Looking at Malaysia these days from 20,000 feet, you could be forgiven for thinking it’s 1999, and not 2009. The prime minister, a longtime power player in the ruling coalition, fights for his life amidst a tangled web of corruption allegations swirling around his party. The economy is going nowhere, and educated Malaysians are leaving the country in droves. And opposition leader Anwar Ibrahim, the most charismatic – and divisive – politician in the country, is facing a trial for sodomy, which is illegal in Malaysia. Oh, and, like in 1999, when witnesses recanted testimony against Anwar and said they had been tortured in custody, the evidence against Anwar this time wouldn’t exactly pass the test in a U.S. court. (For his part, Anwar denied the previous charges and denies these as well.) All you need is a Y2K scare, maybe a new album by Brittany Spears and it seems like 1999 all over again.
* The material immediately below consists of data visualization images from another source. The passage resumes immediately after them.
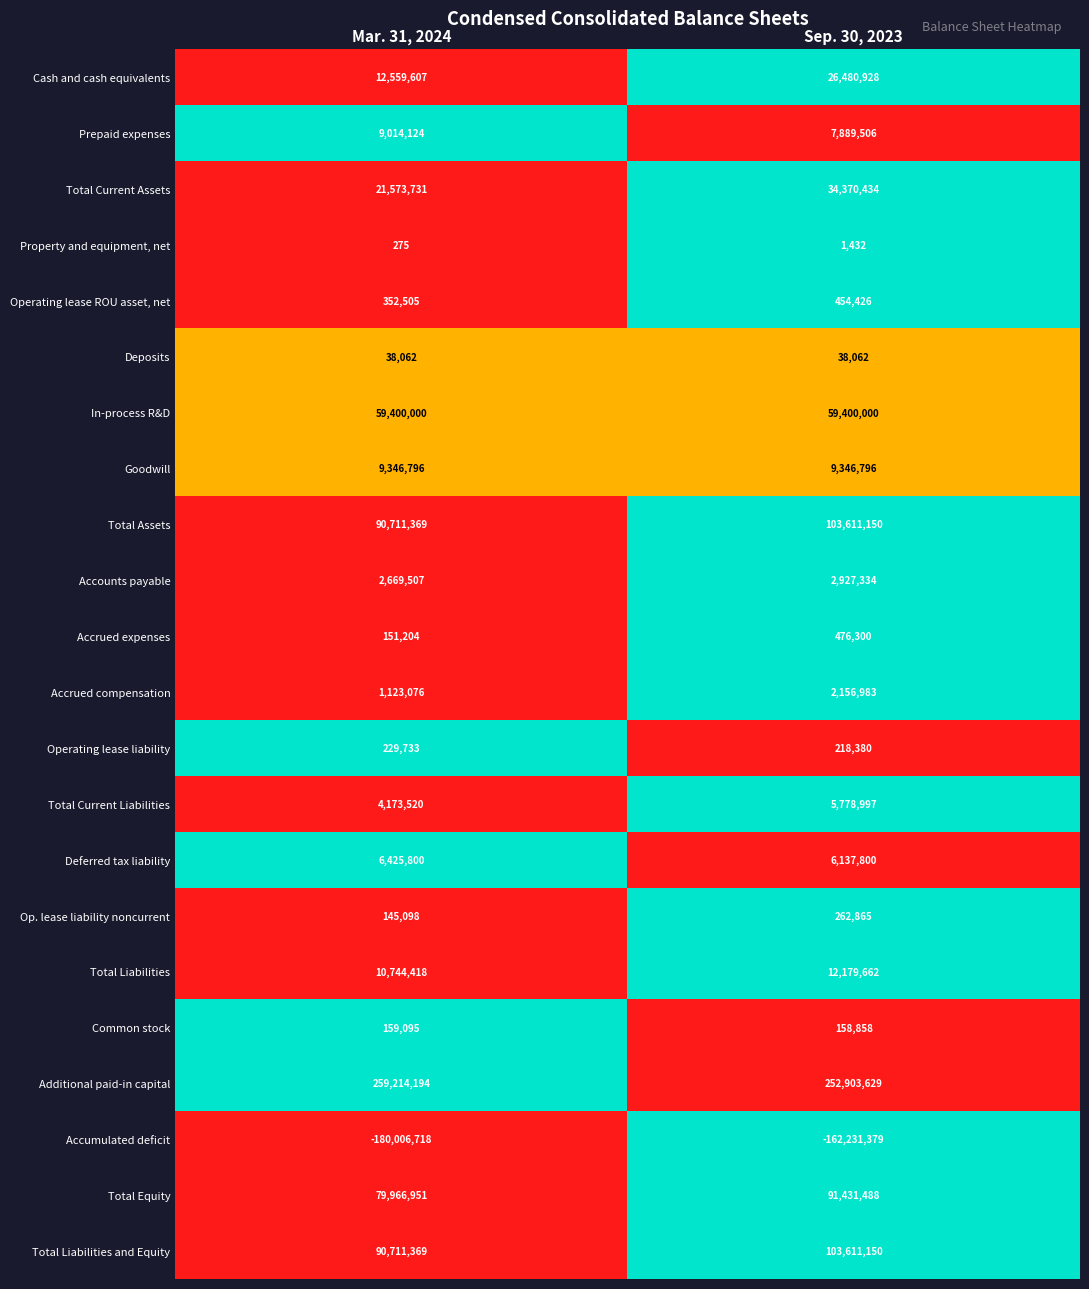

Is the value of In-process R&D at Mar. 31, 2024 greater than the value of Property and equipment, net at Sep. 30, 2023?

Yes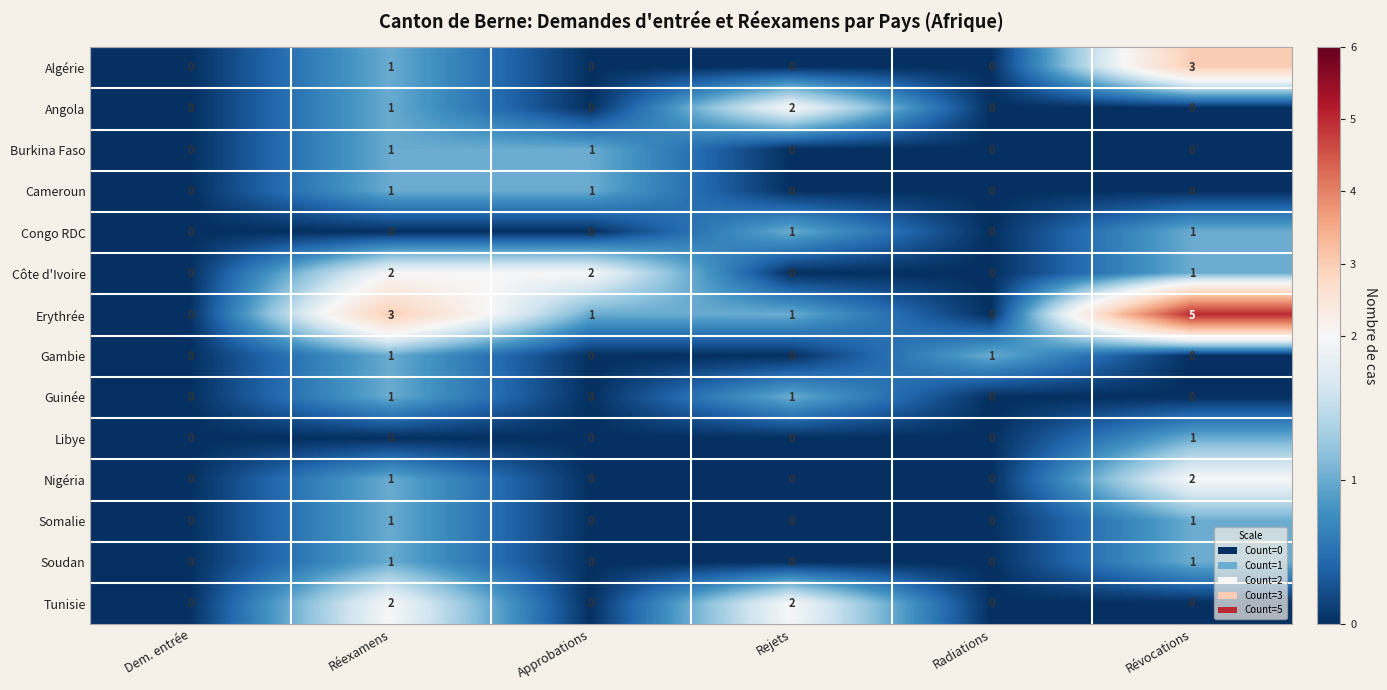

Is the value of Libye at Approbations greater than the value of Soudan at Réexamens?

No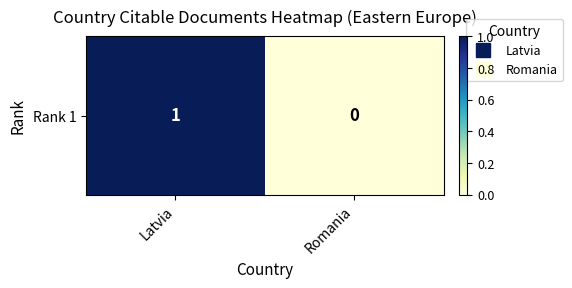

How many data points are less than 1?

1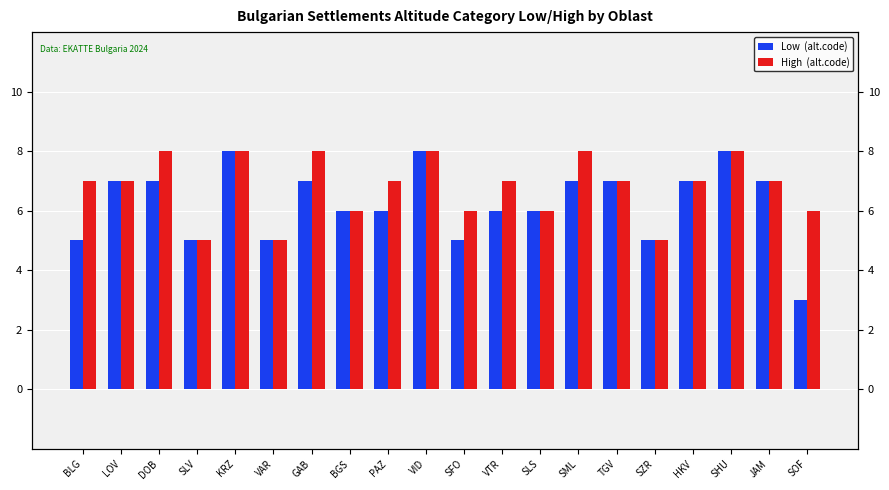

Count the number of categories in the chart.

20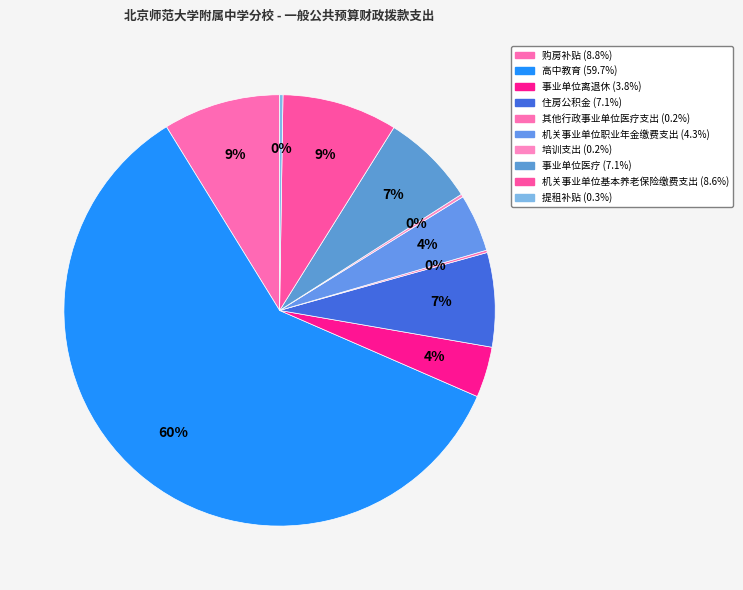

The 其他行政事业单位医疗支出 slice represents 14% of the pie. True or false?

False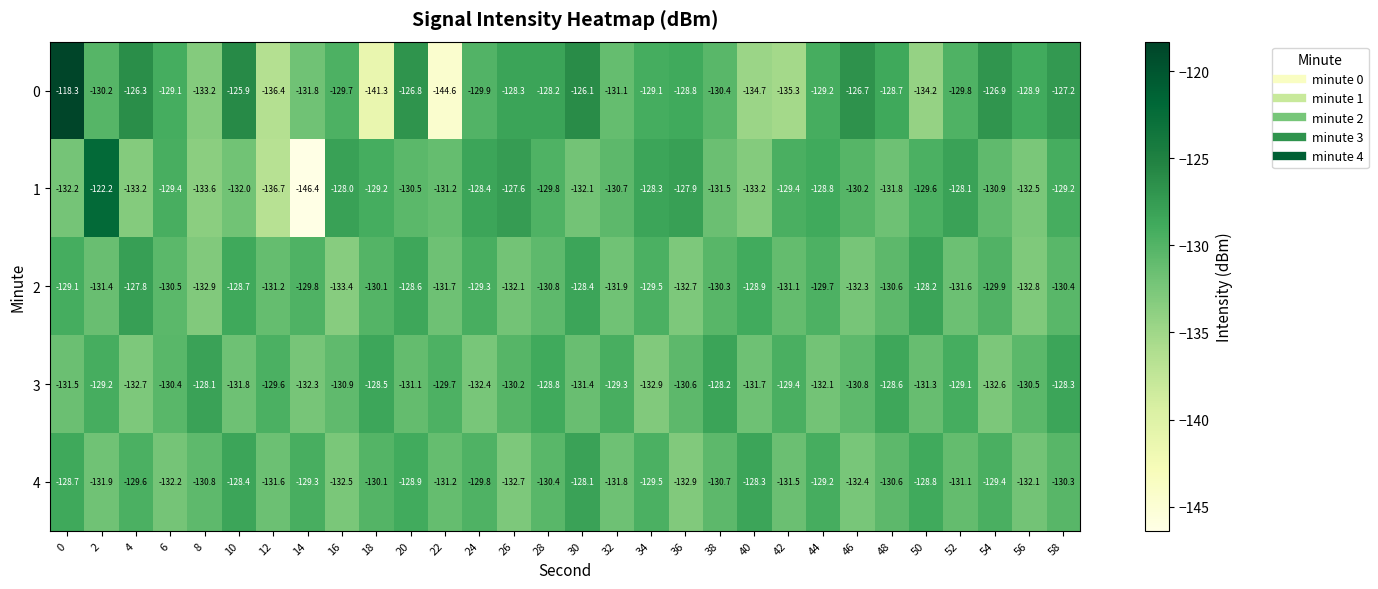

What is the approximate value of 1 at 0?

-132.2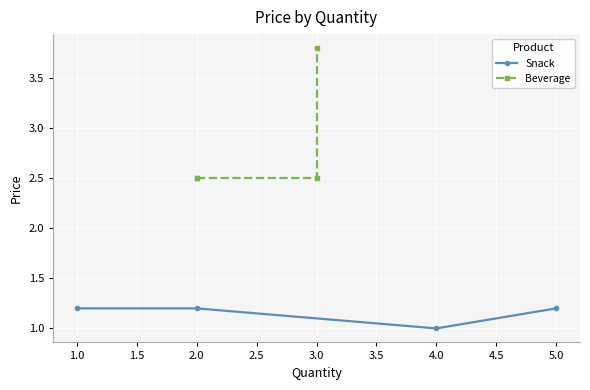

Is it true that Snack equals 2.0 at 1.0?

False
But – not so fast. During Anwar’s previous trial, the trumped-up charges against him did infuriate many Malaysians, and helped spark protests throughout Kuala Lumpur, but ultimately the ruling coalition held on, maintaining its ethnic Malay base and guiding the country through the Asian financial crisis with solid fiscal management. It also, at the time, had the advantage of Mahathir Mohamad in the driver seat, who, for all his flaws, commanded a kind of loyalty within the party and grudging respect throughout the country.
This time, the government, led by Prime Minister Najib Tun Razak, son of a former prime minister, is in a much weaker position, and Anwar’s case could prove even more explosive. The government has proven incapable of controlling the news cycle the way it did in the late 1990s; Malaysia’s promises to allow online media relatively free rein, critical to the government’s desire to position the country as a high-tech center, has made it easier for critics to expose government failures – or obviously flawed trials. Rumors about the prime minister’s links to a murky murder of a model linked, by some sources, to Najib, have been all over the Web, even if the prime minister refuses to address them. Stories of opposition activists who mysteriously disappeared or plunged to their deaths receive plenty of coverage in online Malaysian sites, read by much of the educated classes.
Meanwhile, the ethnic Malay voting base has splintered, with some segments going over to the Anwar-led opposition coalition, which includes the Islamist party PAS. Najib hardly possesses the steely charisma of Mahathir, and he is having trouble holding his own coalition together. And after a decade of greater openness, many average Malaysians are simply unwilling to return to the more repressive days of the 1990s and before, when the government could get away with simply framing an opposition leader. The government may still go through, again, with the Anwar trial, but they can’t count on keeping the peace afterwards.